What file format are Teams and Google Meet recordings in?

Both Microsoft Teams and Google Meet save meeting recordings as MP4 video files. Teams recordings land in OneDrive or SharePoint, and Google Meet recordings land in Google Drive. Our API accepts MP4 directly, along with MP3, WAV, OGG, FLAC, M4A, and WebM, so you can upload the recording as-is.

Will it label the different speakers in the meeting?

Yes. Speaker diarization is included at no extra cost. Set the num_speakers parameter (1 to 10, default 2) to the number of people in the meeting, and the transcript comes back split into speaker-labelled segments with timestamps.

Is it private, and does my meeting recording stay in Australia?

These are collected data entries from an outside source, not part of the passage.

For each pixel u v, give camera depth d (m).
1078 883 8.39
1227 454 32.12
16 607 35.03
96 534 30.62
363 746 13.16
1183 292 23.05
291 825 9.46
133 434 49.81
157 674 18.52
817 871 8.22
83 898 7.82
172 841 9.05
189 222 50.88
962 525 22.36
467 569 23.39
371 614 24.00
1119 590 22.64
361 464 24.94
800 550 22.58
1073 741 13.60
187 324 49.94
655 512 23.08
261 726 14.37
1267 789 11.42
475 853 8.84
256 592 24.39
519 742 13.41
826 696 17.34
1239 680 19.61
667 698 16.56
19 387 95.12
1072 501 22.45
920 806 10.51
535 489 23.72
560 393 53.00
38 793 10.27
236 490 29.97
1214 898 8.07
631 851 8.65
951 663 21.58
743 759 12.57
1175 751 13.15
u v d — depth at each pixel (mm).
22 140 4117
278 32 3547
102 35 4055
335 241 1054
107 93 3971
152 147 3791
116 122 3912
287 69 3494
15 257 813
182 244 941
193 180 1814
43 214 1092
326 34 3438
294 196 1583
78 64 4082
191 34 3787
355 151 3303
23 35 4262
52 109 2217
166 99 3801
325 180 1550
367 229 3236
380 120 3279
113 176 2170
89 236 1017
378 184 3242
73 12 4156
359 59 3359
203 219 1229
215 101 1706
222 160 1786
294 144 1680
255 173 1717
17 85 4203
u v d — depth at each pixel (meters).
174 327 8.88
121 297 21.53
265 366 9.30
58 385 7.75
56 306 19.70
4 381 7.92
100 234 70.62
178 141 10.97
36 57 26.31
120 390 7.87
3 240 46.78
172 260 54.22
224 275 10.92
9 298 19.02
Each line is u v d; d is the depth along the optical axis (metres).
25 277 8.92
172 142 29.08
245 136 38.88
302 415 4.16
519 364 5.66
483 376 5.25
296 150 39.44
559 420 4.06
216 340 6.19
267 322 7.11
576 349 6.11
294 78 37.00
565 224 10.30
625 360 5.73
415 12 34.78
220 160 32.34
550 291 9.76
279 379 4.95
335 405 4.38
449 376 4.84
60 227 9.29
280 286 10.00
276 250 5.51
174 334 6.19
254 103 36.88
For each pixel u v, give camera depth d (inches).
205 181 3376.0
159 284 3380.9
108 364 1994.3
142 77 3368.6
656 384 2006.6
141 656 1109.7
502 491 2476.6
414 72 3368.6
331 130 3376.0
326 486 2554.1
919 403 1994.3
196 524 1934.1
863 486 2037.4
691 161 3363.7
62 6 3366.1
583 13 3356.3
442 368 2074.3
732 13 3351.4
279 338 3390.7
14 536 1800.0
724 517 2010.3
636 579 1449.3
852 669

Yes. All audio is processed exclusively on AWS infrastructure in Sydney (ap-southeast-2), so your recording never leaves Australia. Because there is no cross-border disclosure, APP 8 obligations under the Privacy Act 1988 (Cth) are never triggered — which matters because meeting recordings often contain personal information about Australians.

How much does it cost to transcribe a meeting recording?

Transcription is $0.02 AUD per minute of audio, with speaker diarization included at no extra charge. New accounts get 60 minutes of transcription free, with no credit card required.